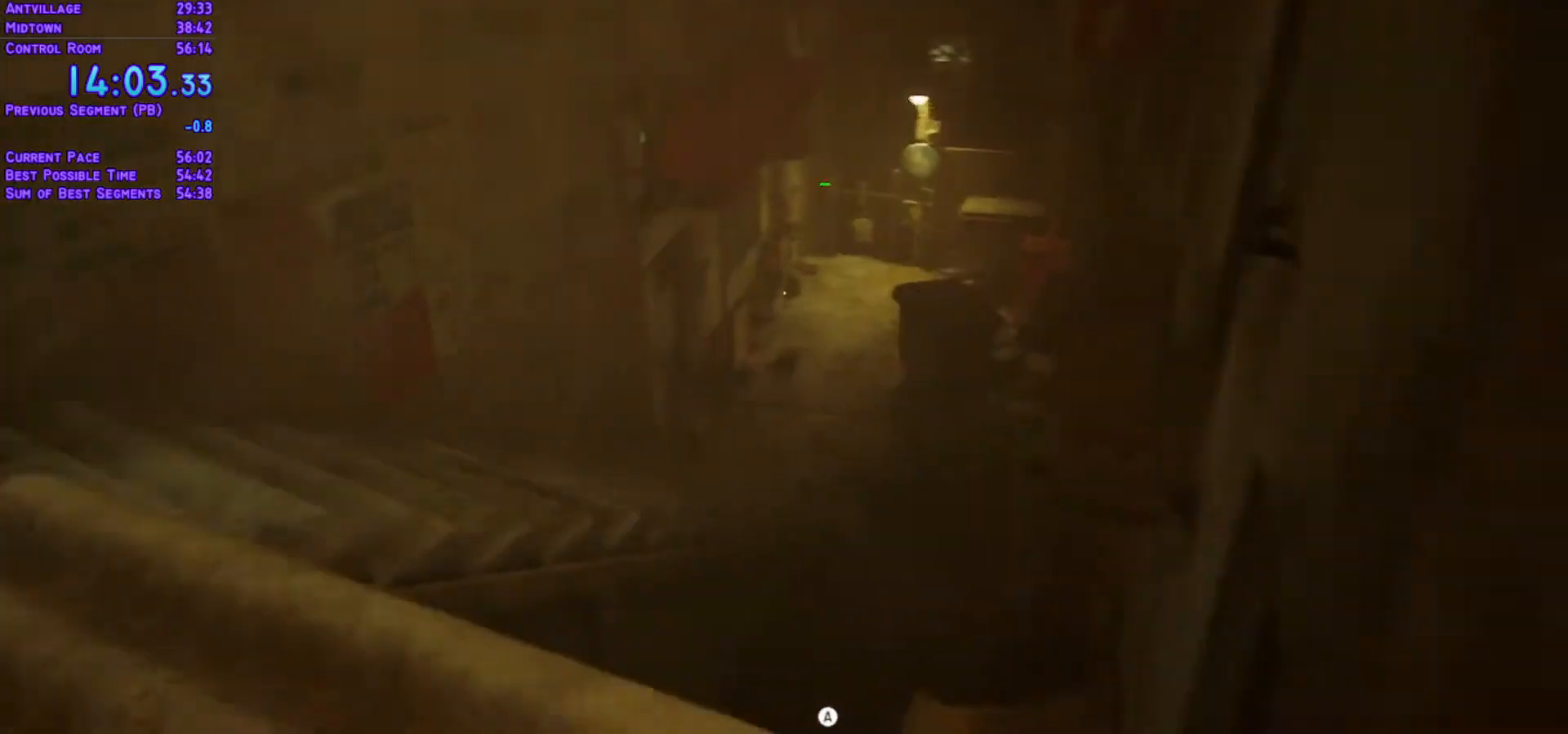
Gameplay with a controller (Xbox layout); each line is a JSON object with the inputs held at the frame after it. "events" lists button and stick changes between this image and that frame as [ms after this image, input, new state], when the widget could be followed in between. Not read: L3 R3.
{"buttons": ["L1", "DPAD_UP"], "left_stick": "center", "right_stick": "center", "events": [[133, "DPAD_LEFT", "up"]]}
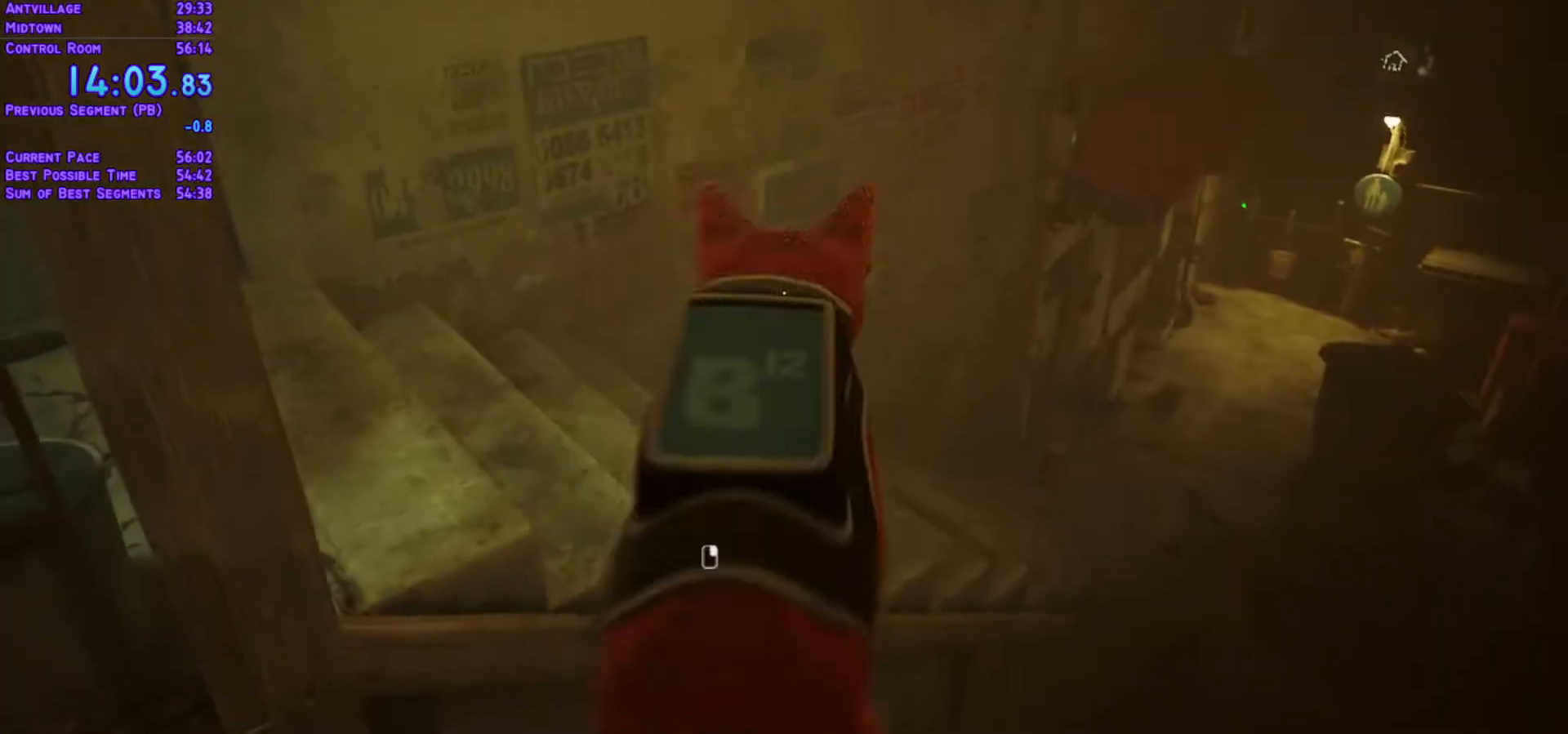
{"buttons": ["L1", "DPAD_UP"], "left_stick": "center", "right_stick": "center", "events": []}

▬▬▬▬▬▬

Go through the listing and restate each line word for word, leaving out the pictures.

Gameplay with a controller (Xbox layout); each line is a JSON object with the inputs held at the frame after it. "events" lists button and stick changes between this image and that frame as [ms after this image, input, new state], when the widget could be followed in between. Not read: L3 R3.
{"buttons": ["L1", "DPAD_UP"], "left_stick": "center", "right_stick": "center", "events": [[133, "DPAD_LEFT", "up"]]}
{"buttons": ["L1", "DPAD_UP"], "left_stick": "center", "right_stick": "center", "events": []}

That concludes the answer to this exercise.